While winning awards in the US and Europe, including Best Screenplay at Cannes last May, Leviathan has drawn the ire of Putin-friendly critics in Russia, even though it was partly funded by the state.

The country's Minister of Culture Vladimir Medinsky has said that films like Leviathan, which are "critical of the current government...should not be funded by taxpayers."

When Rodnyansky and Zvyagintsev went to release their film theatrically in Russia, they found themselves running up against new profanity laws, which ban any curse words in films shown in Russian movie theaters. A censored version of Leviathan, with the bad words muted, opened in Russia on February 5, 2015.

But many Russians have already seen an uncensored version of the movie. It was leaked online in January, and has been downloaded more than two million times. Rodnyansky and Zvyagintsev tell us they were furious when they first learned about the leak, but the movie has generated such a response around Russia, they've gotten way more publicity than they ever anticipated. So much interest was generated after the leak, theater owners started approaching them, and while they had initially planned to only release the film on 300 screens, it'll now be showing on 650 screens in Russia.
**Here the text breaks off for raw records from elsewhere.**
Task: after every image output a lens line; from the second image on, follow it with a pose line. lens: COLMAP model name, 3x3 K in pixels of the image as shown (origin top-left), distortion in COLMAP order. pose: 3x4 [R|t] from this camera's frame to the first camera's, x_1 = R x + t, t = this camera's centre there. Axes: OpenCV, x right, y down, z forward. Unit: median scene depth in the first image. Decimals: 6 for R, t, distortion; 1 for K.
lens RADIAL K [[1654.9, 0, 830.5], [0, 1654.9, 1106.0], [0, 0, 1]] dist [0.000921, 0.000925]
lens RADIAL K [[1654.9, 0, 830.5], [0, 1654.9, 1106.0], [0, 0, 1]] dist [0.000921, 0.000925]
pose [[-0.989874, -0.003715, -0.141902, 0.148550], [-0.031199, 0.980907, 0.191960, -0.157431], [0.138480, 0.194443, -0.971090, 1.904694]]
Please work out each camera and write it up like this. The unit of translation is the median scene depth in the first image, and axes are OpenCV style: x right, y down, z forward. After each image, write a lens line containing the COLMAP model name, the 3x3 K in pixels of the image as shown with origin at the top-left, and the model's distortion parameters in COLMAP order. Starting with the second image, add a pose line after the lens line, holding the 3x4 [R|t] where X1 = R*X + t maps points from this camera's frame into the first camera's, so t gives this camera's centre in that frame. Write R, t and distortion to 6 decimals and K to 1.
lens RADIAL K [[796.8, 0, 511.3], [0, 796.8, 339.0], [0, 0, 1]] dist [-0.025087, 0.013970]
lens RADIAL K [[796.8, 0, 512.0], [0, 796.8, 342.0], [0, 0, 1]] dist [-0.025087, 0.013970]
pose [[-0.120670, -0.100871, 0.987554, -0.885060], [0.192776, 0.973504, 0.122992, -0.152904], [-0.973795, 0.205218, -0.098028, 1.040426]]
If Leviathan does win the Academy Award for Best Foreign Language Picture, the filmmakers aren't sure what the official reaction will be in Russia. When the film won a Golden Globe, the first time a Russian movie had done so since 1969, the award was almost completely ignored by Russian media. But Rodnyansky and Zvyagintsev aren't worried about that. They just hope their film continues to foster discussion and open dialogue, something they say a Russian film hasn't done in years.